---
title: "An Introduction to goSorensen R-Package"
author:
- name: Jordi Ocaña
  email: jocana@ub.edu
  affiliation: Department of Genetics, Microbiology and Statistics, Statistics Section, University of Barcelona
- name: Pablo Flores
  email: p_flores@espoch.edu.ec
  affiliation: Escuela Superior Politécnica de Chimborazo (ESPOCH), Facultad de Ciencias, Carrera de Estadística.
package: goSorensen
abstract: >
  This vignette provides an introduction to goSorensen  package, which was built to determine equivalence between features lists. The method is based on the Sorensen–Dice index and the joint frequencies of GO term enrichment. 
  
  
  Starting from an introduction, which includes a brief explanation of the method to detect equivalence between feature lists, a description of the data to be used, and previous considerations about the necessary information of the species to be analyzed, this vignette explains how to: i) perform an equivalence test, ii) access to specific results of the equivalence test, iii) upgrade the obtained results and iv) perform results for more than two lists.
  
output:
  BiocStyle::html_document:
    toc_float: true
vignette: >
  %\VignetteIndexEntry{An introduction to equivalence test between feature lists using goSorensen.}
  %\VignetteEngine{knitr::rmarkdown}
  %%\VignetteKeywords{Annotation, GO, GeneSetEnrichment, Software, Microarray, Pathways, GeneExpression, MultipleComparison}
  %\VignetteEncoding{UTF-8}
---

```{r style, echo = FALSE, results = 'asis'}
BiocStyle::markdown()
```

```{r setup, include=FALSE}
knitr::opts_chunk$set(dpi=25,fig.width=7)
```

```{r env, message = FALSE, warning = FALSE, echo = TRUE}
library(goSorensen)
```

# Introduction. {.unnumbered}

The goal of **goSorensen** is to implement the equivalence test introduced in Flores, P., Salicrú, M., Sánchez-Pla, A. and Ocaña, J.(2022) "An equivalence test between features lists, based on the Sorensen - Dice index and the joint frequencies of GO node enrichment", BMC Bioinformatics, 2022 23:207.

Given two gene lists, $L_1$ and $L_2$, (the data) and a given set of $n$ Gene Ontology (GO) terms (the frame of reference for biological significance in these lists), the test is devoted to answer the following question (quite informally stated for the moment): The dissimilarity between the biological information in both lists, is it negligible? To measure the dissimilarity we use the Sorensen-Dice index:

$$
\hat d_S = \hat d(L_1,L_2) = \frac{2n_{11}}{2n_{11} + n_{10} + n_{01}}
$$

where $n_{11}$ corresponds to the number of GO terms (among the $n$ GO terms under consideration) which are enriched in both gene lists, $n_{10}$ corresponds to the GO terms enriched in $L_1$ but not in $L_2$ and $n_{01}$ the reverse, those enriched in $L_2$ but not in $L_1$. For notation completeness, $n_{00}$ would correspond to those GO terms not enriched in both lists; it is not considered by the Sorensen-Dice index but would be necessary in some computations. Obviously, $n = n_{11} + n_{10} + n_{01} + n_{00}$.

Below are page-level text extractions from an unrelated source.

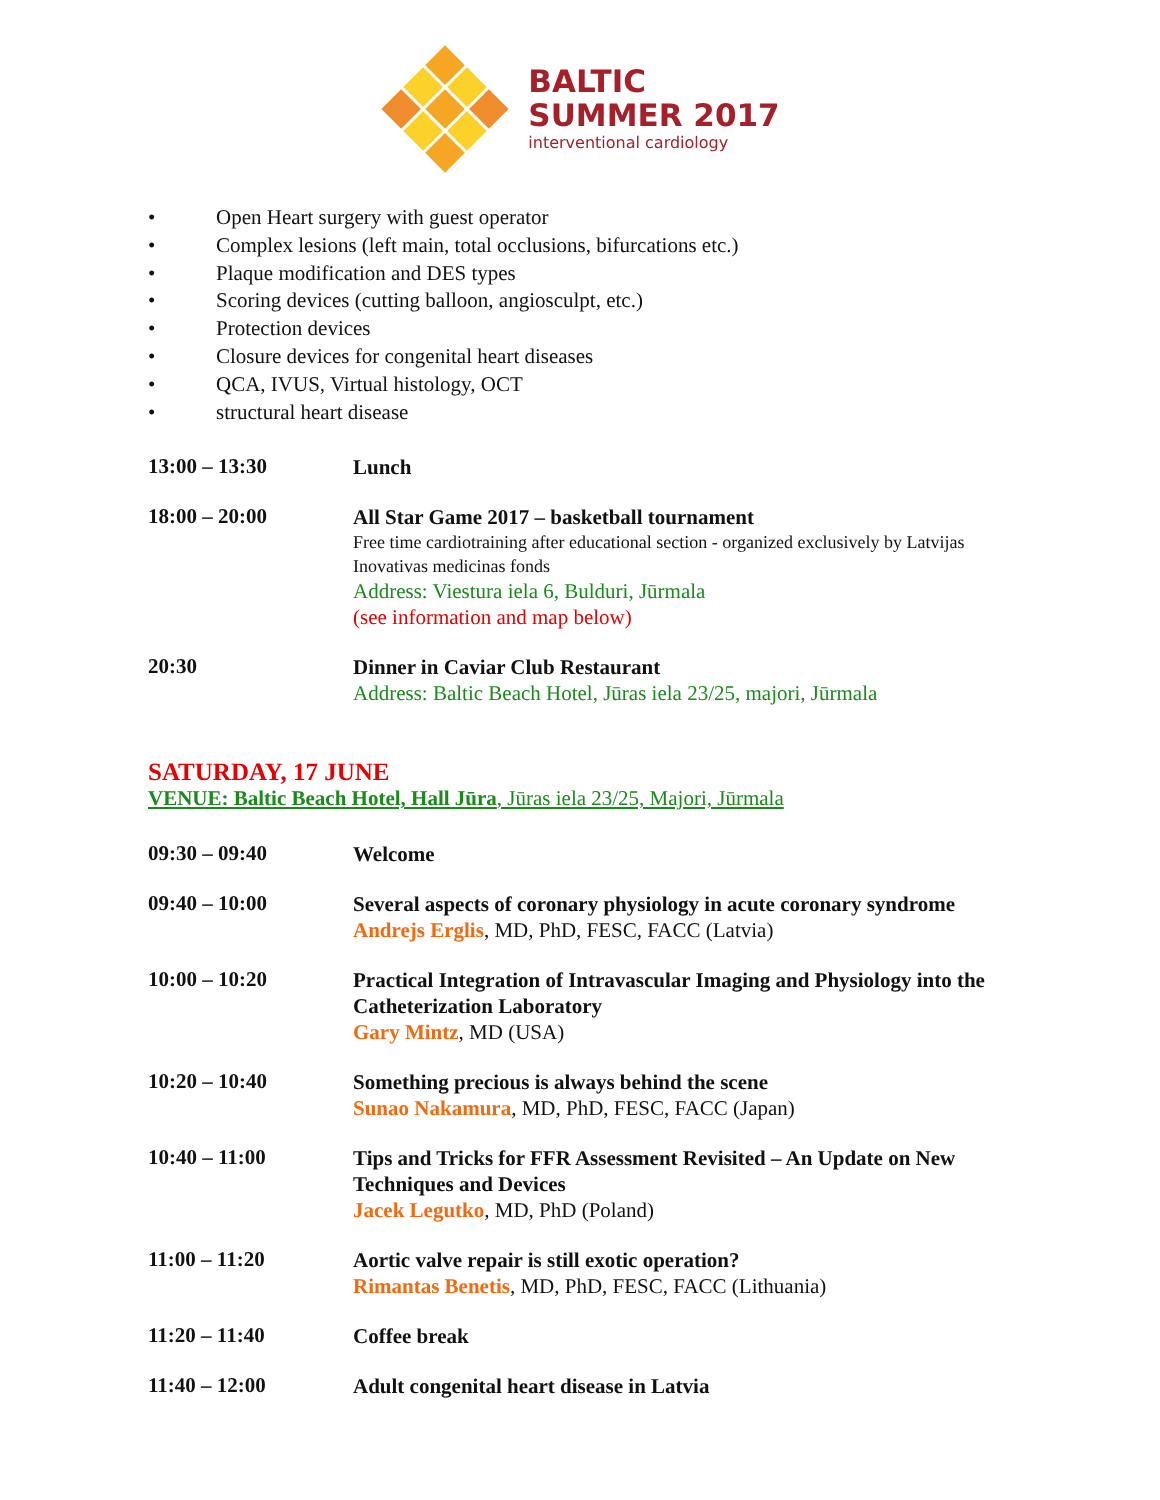BALTIC
SUMMER 2017
interventional cardiology
• Open Heart surgery with guest operator
• Complex lesions (left main, total occlusions, bifurcations etc.)
• Plaque modification and DES types
• Scoring devices (cutting balloon, angiosculpt, etc.)
• Protection devices
• Closure devices for congenital heart diseases
• QCA, IVUS, Virtual histology, OCT
• structural heart disease
13:00 – 13:30
Lunch
18:00 – 20:00
All Star Game 2017 – basketball tournament
Free time cardiotraining after educational section - organized exclusively by Latvijas Inovativas medicinas fonds
Address: Viestura iela 6, Bulduri, Jūrmala
(see information and map below)
20:30
Dinner in Caviar Club Restaurant
Address: Baltic Beach Hotel, Jūras iela 23/25, majori, Jūrmala
SATURDAY, 17 JUNE
VENUE: Baltic Beach Hotel, Hall Jūra, Jūras iela 23/25, Majori, Jūrmala
09:30 – 09:40
Welcome
09:40 – 10:00
Several aspects of coronary physiology in acute coronary syndrome
Andrejs Erglis, MD, PhD, FESC, FACC (Latvia)
10:00 – 10:20
Practical Integration of Intravascular Imaging and Physiology into the Catheterization Laboratory
Gary Mintz, MD (USA)
10:20 – 10:40
Something precious is always behind the scene
Sunao Nakamura, MD, PhD, FESC, FACC (Japan)
10:40 – 11:00
Tips and Tricks for FFR Assessment Revisited – An Update on New Techniques and Devices
Jacek Legutko, MD, PhD (Poland)
11:00 – 11:20
Aortic valve repair is still exotic operation?
Rimantas Benetis, MD, PhD, FESC, FACC (Lithuania)
11:20 – 11:40
Coffee break
11:40 – 12:00
Adult congenital heart disease in Latvia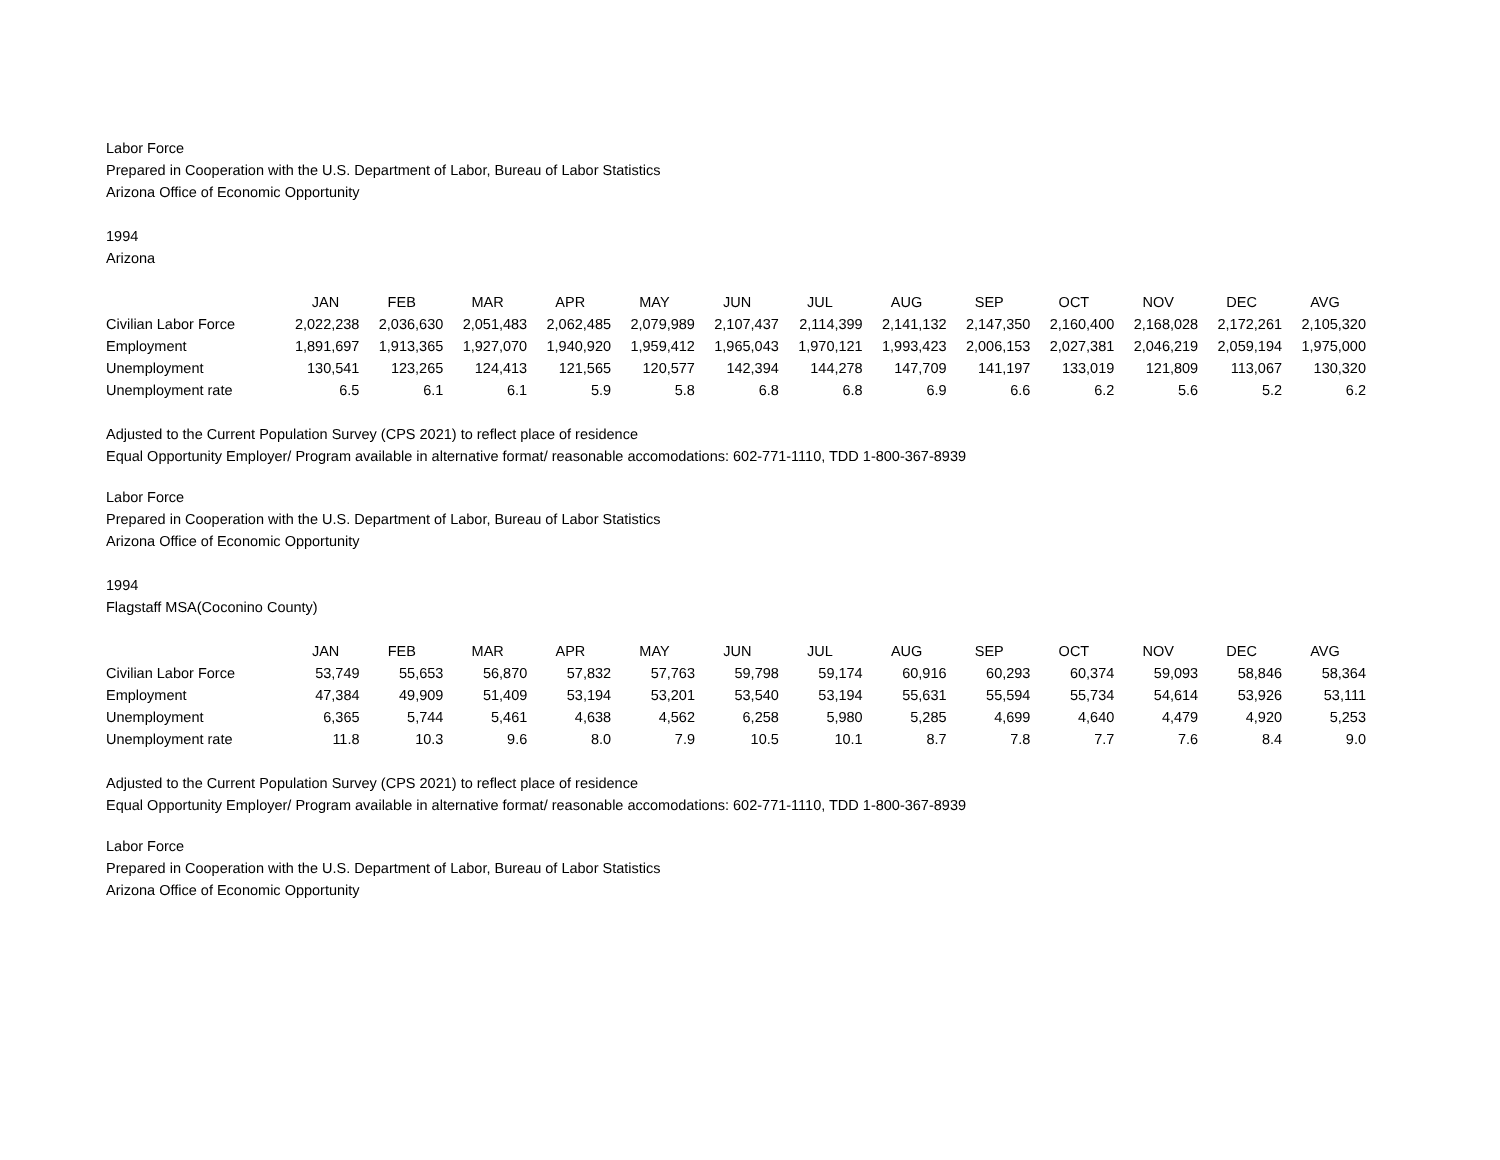Labor Force
Prepared in Cooperation with the U.S. Department of Labor, Bureau of Labor Statistics
Arizona Office of Economic Opportunity
1994
Arizona
| | JAN | FEB | MAR | APR | MAY | JUN | JUL | AUG | SEP | OCT | NOV | DEC | AVG |
| Civilian Labor Force | 2,022,238 | 2,036,630 | 2,051,483 | 2,062,485 | 2,079,989 | 2,107,437 | 2,114,399 | 2,141,132 | 2,147,350 | 2,160,400 | 2,168,028 | 2,172,261 | 2,105,320 |
| Employment | 1,891,697 | 1,913,365 | 1,927,070 | 1,940,920 | 1,959,412 | 1,965,043 | 1,970,121 | 1,993,423 | 2,006,153 | 2,027,381 | 2,046,219 | 2,059,194 | 1,975,000 |
| Unemployment | 130,541 | 123,265 | 124,413 | 121,565 | 120,577 | 142,394 | 144,278 | 147,709 | 141,197 | 133,019 | 121,809 | 113,067 | 130,320 |
| Unemployment rate | 6.5 | 6.1 | 6.1 | 5.9 | 5.8 | 6.8 | 6.8 | 6.9 | 6.6 | 6.2 | 5.6 | 5.2 | 6.2 |
Adjusted to the Current Population Survey (CPS 2021) to reflect place of residence
Equal Opportunity Employer/ Program available in alternative format/ reasonable accomodations: 602-771-1110, TDD 1-800-367-8939
Labor Force
Prepared in Cooperation with the U.S. Department of Labor, Bureau of Labor Statistics
Arizona Office of Economic Opportunity
1994
Flagstaff MSA(Coconino County)
| | JAN | FEB | MAR | APR | MAY | JUN | JUL | AUG | SEP | OCT | NOV | DEC | AVG |
| Civilian Labor Force | 53,749 | 55,653 | 56,870 | 57,832 | 57,763 | 59,798 | 59,174 | 60,916 | 60,293 | 60,374 | 59,093 | 58,846 | 58,364 |
| Employment | 47,384 | 49,909 | 51,409 | 53,194 | 53,201 | 53,540 | 53,194 | 55,631 | 55,594 | 55,734 | 54,614 | 53,926 | 53,111 |
| Unemployment | 6,365 | 5,744 | 5,461 | 4,638 | 4,562 | 6,258 | 5,980 | 5,285 | 4,699 | 4,640 | 4,479 | 4,920 | 5,253 |
| Unemployment rate | 11.8 | 10.3 | 9.6 | 8.0 | 7.9 | 10.5 | 10.1 | 8.7 | 7.8 | 7.7 | 7.6 | 8.4 | 9.0 |
Adjusted to the Current Population Survey (CPS 2021) to reflect place of residence
Equal Opportunity Employer/ Program available in alternative format/ reasonable accomodations: 602-771-1110, TDD 1-800-367-8939
Labor Force
Prepared in Cooperation with the U.S. Department of Labor, Bureau of Labor Statistics
Arizona Office of Economic Opportunity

More precisely, the above problem can be restated as follows: Given a negligibility threshold $d_0$ for the Sorensen-Dice values, to decide negligibility corresponds to rejecting the null hypothesis $H_0:d_S \ge d_0$ in favour of the alternative $H_1: d_S < d_0$, where $d_S$ stands for the "true" value of the Sorensen-Dice dissimilarity ($L_1$ and $L_2$ are samples, and the own process of declaring enrichment of a GO term is random, so $\hat d_S = \hat d(L_1,L_2)$ is an estimate of $d_S$). Then, a bit more precise statement of the problem is "The dissimilarity between the biological information in two gene lists, is it negligible up to a degree $d_0$?" Where this information is expressed by means of the Sorensen-Dice dissimilarity measured on the degree of coincidence and non-coincidence in GO terms enrichment among a given set of GO terms.

For the moment, the reference set of GO terms can be only all those GO terms in a given level of one GO ontology, either BP, CC or MF.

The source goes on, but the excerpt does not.